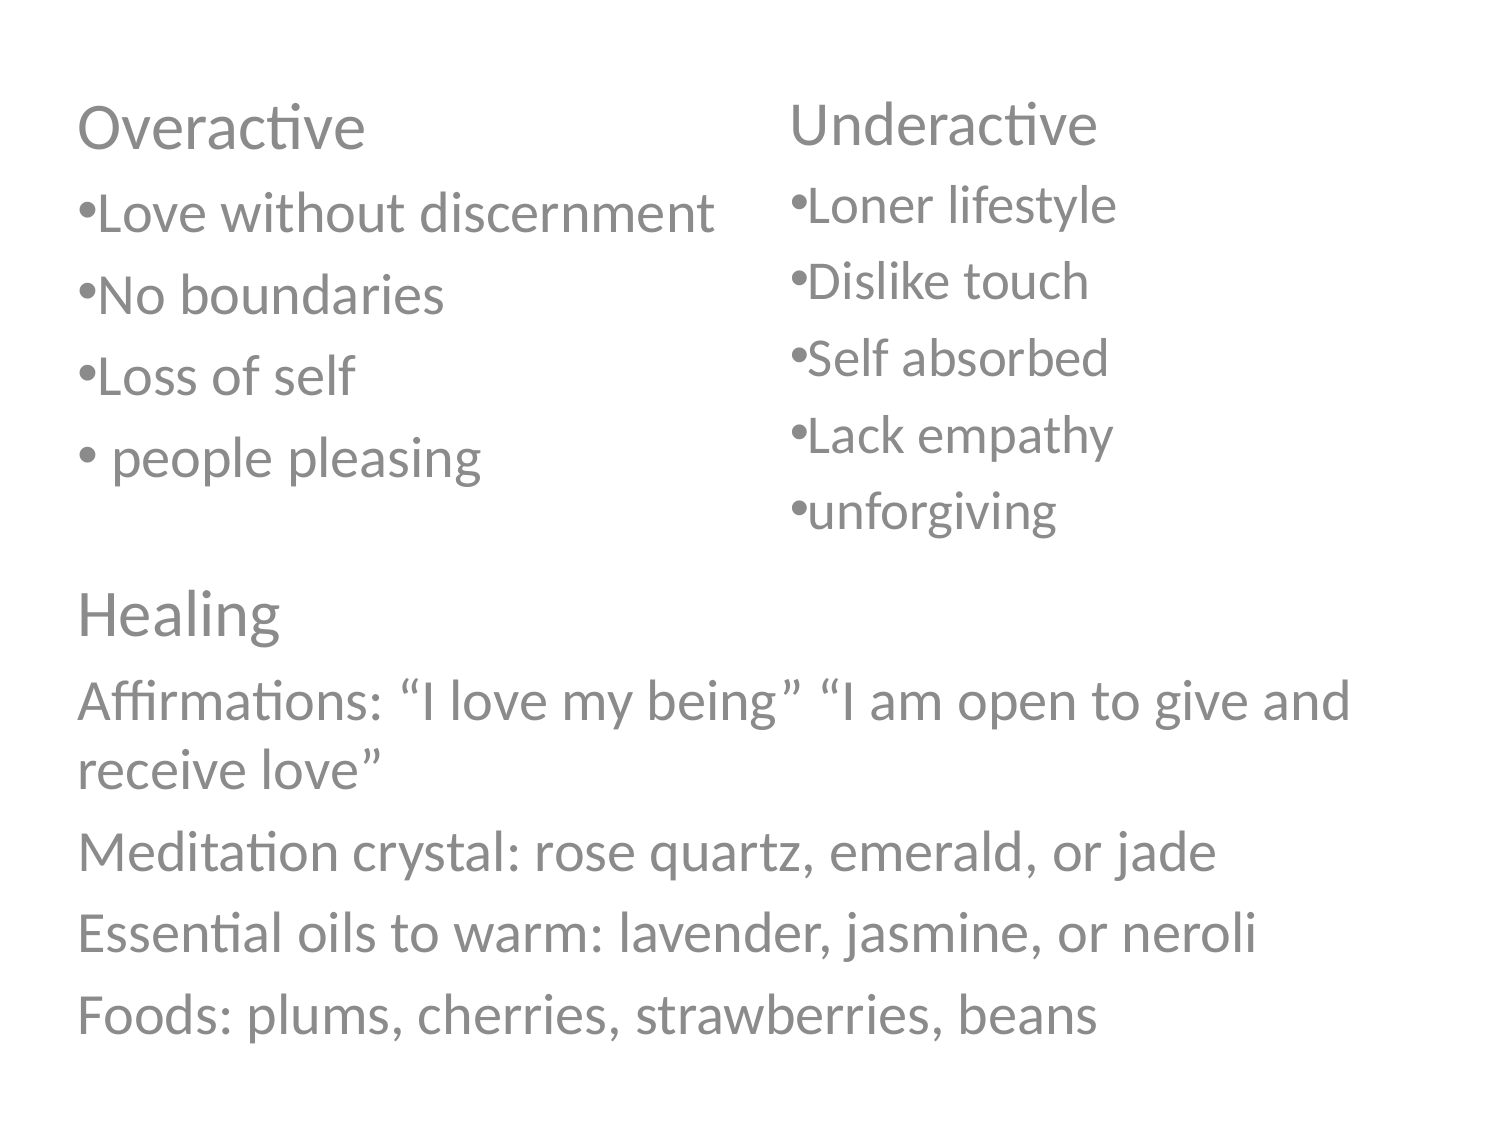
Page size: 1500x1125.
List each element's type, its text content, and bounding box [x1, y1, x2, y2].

text_box Healing Affirmations: “I love my being” “I am open to give and receive love” Meditation crystal: rose quartz, emerald, or jade Essential oils to warm: lavender, jasmine, or neroli Foods: plums, cherries, strawberries, beans [62, 562, 1425, 1075]
text_box Underactive Loner lifestyle Dislike touch Self absorbed Lack empathy unforgiving [774, 75, 1463, 550]
subtitle Overactive Love without discernment No boundaries Loss of self people pleasing [62, 75, 750, 550]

· · ·

Pictures stay out; everything else in the listing above is to be repeated exactly.

Page size: 1500x1125.
List each element's type, its text content, and bounding box [x1, y1, x2, y2].

text_box Healing Affirmations: “I love my being” “I am open to give and receive love” Meditation crystal: rose quartz, emerald, or jade Essential oils to warm: lavender, jasmine, or neroli Foods: plums, cherries, strawberries, beans [62, 562, 1425, 1075]
text_box Underactive Loner lifestyle Dislike touch Self absorbed Lack empathy unforgiving [774, 75, 1463, 550]
subtitle Overactive Love without discernment No boundaries Loss of self people pleasing [62, 75, 750, 550]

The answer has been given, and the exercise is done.